Released over 23 years ago, I sometimes forget that LEON: THE PROFESSIONAL is technically a hitman movie. Over the last two decades, we’ve become so inundated with movies about hitmen that they’ve become boring and stale, usually involving the same basic plot outline. But LEON: THE PROFESSIONAL doesn’t belong in those conversations and even though there’s a few great action scenes, the movie is so much more.
Jean Reno delivers his career defining performance as Leon, a reclusive hitman that reluctantly begins to look after Mathilda. Mathilda’s entire family had just been murdered thanks to her father’s criminal dealings and her sorrow turns to anger when she learns what Leon does for a living. Once the two team up, director Luc Besson takes the audience on an emotional, funny, sad and exciting journey as Mathilda seeks revenge and Leon wrestles with the moral mine field he finds himself in.

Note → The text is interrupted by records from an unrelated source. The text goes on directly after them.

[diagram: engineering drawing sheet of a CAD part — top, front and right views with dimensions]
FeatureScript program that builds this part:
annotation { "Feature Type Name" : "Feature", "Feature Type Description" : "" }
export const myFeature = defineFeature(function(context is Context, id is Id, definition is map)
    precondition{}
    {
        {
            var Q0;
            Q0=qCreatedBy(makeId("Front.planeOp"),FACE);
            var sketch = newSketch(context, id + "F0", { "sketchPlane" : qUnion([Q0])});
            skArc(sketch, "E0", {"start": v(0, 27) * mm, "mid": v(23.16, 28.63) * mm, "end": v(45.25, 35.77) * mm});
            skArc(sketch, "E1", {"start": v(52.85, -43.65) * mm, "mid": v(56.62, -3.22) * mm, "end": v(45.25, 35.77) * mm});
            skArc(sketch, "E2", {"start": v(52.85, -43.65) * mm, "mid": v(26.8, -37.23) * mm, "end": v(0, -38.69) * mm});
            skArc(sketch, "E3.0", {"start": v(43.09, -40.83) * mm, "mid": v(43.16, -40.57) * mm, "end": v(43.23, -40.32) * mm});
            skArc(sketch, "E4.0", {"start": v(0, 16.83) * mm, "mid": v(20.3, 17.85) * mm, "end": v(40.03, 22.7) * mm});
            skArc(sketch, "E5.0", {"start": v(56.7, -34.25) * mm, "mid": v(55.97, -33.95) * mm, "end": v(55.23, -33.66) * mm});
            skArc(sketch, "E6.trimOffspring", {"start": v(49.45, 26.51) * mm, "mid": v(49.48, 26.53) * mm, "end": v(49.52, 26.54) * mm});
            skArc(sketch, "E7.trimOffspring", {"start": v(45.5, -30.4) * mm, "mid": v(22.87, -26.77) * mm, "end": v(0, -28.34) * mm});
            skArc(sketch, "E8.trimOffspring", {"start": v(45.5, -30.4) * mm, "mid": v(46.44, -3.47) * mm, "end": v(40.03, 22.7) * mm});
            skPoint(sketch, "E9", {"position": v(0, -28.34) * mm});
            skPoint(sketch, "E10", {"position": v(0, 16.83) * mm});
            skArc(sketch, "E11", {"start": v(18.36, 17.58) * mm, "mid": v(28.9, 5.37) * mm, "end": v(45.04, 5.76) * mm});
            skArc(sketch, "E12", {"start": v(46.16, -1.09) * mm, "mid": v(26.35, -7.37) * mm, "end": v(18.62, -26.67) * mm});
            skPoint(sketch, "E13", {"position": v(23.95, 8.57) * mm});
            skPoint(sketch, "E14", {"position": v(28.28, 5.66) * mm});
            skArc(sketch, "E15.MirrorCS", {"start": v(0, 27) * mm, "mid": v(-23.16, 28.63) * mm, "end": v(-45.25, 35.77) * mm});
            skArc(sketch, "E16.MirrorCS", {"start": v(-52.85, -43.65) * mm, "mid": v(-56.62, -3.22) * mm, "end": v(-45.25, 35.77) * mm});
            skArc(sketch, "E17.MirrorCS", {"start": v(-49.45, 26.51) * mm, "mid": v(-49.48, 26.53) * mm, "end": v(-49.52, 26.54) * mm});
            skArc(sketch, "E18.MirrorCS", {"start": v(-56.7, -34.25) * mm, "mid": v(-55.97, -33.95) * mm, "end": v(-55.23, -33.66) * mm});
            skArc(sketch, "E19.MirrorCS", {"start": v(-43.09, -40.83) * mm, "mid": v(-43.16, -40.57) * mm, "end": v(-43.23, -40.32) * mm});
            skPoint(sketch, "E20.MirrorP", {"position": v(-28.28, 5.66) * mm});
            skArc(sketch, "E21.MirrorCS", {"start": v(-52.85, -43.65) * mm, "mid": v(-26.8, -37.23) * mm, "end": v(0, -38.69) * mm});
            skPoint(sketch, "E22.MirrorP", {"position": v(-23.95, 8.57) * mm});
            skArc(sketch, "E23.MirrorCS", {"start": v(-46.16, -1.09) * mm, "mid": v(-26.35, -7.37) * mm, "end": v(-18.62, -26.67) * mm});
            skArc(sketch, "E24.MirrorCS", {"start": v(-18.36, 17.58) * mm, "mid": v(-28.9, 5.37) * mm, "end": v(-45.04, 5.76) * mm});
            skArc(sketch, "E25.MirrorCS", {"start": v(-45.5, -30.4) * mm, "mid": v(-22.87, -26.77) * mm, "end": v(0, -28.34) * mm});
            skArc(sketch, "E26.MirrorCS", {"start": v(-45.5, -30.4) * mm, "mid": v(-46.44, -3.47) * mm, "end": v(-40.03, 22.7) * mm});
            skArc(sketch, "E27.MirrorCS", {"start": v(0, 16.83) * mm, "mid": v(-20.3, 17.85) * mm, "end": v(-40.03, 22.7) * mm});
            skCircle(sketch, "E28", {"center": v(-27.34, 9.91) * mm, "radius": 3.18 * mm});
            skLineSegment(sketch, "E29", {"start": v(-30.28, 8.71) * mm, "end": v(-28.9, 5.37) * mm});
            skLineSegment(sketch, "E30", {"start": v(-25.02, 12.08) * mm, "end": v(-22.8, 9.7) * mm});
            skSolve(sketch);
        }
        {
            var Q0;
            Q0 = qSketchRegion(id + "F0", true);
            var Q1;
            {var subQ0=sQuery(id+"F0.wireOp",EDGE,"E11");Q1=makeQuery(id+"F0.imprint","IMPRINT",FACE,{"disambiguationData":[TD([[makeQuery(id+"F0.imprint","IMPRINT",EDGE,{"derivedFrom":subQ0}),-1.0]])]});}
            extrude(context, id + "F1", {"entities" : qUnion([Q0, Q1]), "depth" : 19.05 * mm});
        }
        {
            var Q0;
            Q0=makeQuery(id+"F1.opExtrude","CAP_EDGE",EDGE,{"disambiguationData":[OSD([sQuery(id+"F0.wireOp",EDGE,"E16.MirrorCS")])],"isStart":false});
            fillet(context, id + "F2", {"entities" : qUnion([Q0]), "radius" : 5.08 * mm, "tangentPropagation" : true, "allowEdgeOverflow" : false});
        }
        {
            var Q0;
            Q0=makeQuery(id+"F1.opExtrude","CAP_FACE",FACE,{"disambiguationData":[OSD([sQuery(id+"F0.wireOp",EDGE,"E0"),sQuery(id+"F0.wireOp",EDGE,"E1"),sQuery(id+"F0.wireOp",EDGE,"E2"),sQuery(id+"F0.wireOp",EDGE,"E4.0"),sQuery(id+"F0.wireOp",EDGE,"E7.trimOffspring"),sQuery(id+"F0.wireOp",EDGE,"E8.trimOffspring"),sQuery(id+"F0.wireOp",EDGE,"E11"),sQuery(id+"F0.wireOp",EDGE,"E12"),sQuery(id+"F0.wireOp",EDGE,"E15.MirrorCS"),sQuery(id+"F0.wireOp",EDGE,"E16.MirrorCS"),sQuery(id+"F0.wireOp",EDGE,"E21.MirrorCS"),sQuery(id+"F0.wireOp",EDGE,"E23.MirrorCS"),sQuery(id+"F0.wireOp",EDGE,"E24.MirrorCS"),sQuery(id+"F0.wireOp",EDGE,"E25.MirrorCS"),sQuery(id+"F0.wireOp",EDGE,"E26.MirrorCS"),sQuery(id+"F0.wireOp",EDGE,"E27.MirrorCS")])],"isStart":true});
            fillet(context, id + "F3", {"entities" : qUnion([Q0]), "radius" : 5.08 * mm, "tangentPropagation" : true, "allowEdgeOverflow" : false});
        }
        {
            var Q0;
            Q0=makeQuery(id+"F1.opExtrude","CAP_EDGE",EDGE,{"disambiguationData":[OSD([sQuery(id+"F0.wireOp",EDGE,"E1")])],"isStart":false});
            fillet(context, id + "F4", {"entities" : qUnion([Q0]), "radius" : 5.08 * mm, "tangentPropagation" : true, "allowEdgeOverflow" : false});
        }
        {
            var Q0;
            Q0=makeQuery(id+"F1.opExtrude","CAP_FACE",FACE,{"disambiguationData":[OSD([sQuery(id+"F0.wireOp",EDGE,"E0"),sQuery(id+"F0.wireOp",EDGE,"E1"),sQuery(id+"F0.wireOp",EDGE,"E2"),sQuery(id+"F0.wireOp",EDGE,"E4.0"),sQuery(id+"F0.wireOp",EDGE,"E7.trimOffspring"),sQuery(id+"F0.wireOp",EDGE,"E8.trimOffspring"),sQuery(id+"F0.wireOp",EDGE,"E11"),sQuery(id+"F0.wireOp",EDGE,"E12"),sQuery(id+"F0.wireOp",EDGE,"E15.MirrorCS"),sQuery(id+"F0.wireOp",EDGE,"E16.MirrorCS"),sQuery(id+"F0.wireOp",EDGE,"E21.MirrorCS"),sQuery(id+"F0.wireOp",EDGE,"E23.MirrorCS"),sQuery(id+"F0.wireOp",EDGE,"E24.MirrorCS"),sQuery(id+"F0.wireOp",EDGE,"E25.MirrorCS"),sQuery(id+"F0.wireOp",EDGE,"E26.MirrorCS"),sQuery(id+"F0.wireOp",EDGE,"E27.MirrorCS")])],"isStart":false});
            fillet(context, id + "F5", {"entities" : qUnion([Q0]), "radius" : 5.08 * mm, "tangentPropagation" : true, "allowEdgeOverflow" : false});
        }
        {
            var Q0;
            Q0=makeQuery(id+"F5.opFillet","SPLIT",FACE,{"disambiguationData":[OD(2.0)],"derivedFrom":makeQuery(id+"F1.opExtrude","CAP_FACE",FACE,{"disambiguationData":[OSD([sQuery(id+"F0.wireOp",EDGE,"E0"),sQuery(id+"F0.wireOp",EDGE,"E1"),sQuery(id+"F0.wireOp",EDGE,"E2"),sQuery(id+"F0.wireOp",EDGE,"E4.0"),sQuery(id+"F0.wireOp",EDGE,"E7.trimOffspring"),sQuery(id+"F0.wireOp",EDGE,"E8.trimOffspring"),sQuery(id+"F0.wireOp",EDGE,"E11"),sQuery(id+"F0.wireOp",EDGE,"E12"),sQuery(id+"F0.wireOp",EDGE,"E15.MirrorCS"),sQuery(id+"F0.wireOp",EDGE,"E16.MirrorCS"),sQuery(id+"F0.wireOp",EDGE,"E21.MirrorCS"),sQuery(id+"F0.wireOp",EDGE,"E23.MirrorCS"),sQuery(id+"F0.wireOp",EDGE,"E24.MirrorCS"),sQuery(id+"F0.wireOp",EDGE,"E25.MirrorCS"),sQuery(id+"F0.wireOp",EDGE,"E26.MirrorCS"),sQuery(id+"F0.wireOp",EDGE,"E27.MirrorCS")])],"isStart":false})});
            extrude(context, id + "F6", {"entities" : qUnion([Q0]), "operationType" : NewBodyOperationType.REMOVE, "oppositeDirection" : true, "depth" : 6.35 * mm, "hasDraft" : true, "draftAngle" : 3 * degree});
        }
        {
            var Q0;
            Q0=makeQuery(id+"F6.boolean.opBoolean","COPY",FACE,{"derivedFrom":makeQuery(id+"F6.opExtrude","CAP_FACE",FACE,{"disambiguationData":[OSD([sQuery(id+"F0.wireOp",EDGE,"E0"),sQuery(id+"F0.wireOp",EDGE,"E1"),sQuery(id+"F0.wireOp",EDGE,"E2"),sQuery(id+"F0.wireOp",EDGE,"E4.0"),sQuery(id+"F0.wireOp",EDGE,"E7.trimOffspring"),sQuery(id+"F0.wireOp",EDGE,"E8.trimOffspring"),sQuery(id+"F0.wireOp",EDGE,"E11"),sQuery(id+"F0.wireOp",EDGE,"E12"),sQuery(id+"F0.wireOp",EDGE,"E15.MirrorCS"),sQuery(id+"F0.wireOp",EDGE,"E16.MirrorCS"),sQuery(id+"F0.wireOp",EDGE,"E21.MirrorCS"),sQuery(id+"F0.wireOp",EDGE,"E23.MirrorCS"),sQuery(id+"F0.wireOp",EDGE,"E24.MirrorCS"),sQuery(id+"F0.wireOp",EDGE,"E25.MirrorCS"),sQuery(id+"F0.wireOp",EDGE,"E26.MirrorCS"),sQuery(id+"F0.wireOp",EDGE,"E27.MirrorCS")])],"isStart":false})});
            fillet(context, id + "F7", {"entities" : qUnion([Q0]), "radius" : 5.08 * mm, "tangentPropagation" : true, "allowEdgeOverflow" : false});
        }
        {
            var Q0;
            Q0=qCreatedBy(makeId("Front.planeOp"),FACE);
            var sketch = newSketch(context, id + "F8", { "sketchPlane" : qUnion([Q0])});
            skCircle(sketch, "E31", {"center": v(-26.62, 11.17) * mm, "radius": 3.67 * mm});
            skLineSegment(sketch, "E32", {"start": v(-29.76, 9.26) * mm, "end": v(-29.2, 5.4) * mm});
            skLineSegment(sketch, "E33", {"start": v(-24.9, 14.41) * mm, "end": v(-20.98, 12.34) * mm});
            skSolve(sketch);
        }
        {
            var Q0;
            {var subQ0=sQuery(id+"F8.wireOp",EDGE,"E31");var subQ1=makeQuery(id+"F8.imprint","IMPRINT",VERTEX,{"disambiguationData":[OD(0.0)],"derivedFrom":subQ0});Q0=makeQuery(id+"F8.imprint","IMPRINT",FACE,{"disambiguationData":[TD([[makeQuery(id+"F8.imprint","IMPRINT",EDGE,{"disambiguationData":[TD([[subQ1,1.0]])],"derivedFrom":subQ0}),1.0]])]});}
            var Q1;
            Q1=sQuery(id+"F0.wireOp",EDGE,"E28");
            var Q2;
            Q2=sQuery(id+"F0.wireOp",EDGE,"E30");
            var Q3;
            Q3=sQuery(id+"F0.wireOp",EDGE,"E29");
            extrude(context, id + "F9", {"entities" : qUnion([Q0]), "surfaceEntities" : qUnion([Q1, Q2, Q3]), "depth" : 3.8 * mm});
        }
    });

There are many things to love about LEON: THE PROFESSIONAL, but the film succeeds by focusing on the relationship between Leon and Mathilda. I’m always impressed when a film manages to explore the intricacies of an asexual relationship successfully and LEON: THE PROFESSIONAL does it almost perfectly. Thanks to an incredible performance from a young Natalie Portman (her first feature film role) we instantly feel sorrow for Mathilda. Jean Reno has been pigeon holed into villain roles, but here he portrays Leon as strong and violent, yet somehow vulnerable when it comes to helping a little girl in need. Together, they play off each other perfectly and their unusual friendship is captivating. When you add in the villainous performance from Gary Oldman, every performance in the film clicks.
In the mid 90’s, directors like Quentin Tarantino, Robert Rodriguez, Guy Ritchie, John Woo and others were making names for themselves by directing fast paced, exciting action sequences. Luc Besson inserted his own flare with LEON: THE PROFESSIONAL, but it’s the context of the violence that made his a little different from the other directors. Mathilda’s presence in this dark, evil world gave more meaning to Leon’s work because it wasn’t just stylized violence without purpose. Although Besson took the audience on an enjoyable ride, he never let the audience forget that real people were involved and victimized along the way.
LEON: THE PROFESSIONAL is the kind of film I wanted Luc Besson to keep making. Although he’s made some decent films since this, I don’t think he has been able to live up to the promise he showed here. With Leon, he delivered a film that was both exciting and emotionally powerful, bringing the audience into a violent world through the eyes of a vulnerable child. I think he has more films like this in him, but until then, we’ll have to settle for visually impressive films like VALERIAN AND THE CITY OF A THOUSAND PLANETS.
4K ULTRA HD BLU-RAY REVIEW
Video: LEON: THE PROFESSIONAL just got a “mastered in 4K” release, which offered a nice bump in video quality over the 2009 Blu-ray. If you compare that to this 4K UHD release, the video improvements are going to be marginal at best. There are some subtle upgrades in clothing fabric and background clarity and most of the improvements are going to be in that vein. I think the dimly lit scenes are the source of the biggest improvements, thanks to the HDR, but in general, there’s nothing here that will make you want to show off your new set. But fans of the film that were wise to skip the “mastered in 4K” release shouldn’t hesitate to pick this up as an upgrade to their 2009 Blu-ray.
Audio: The Dolby Atmos track from the “mastered in 4K” release is included here and I love it. When I think of the benefits of Dolby Atmos, I think more precise sounds rather than over the top “booms”. With that in mind, LEON: THE PROFESSIONAL sounds incredible.
This title was reviewed using a Samsung UBD-K8500 with a Sony XBR75X850C TV.
The 4K UHD does not contain any new features, but it does include a Blu-ray of the film, which includes all of the special features found on the original 2009 Blu-ray release.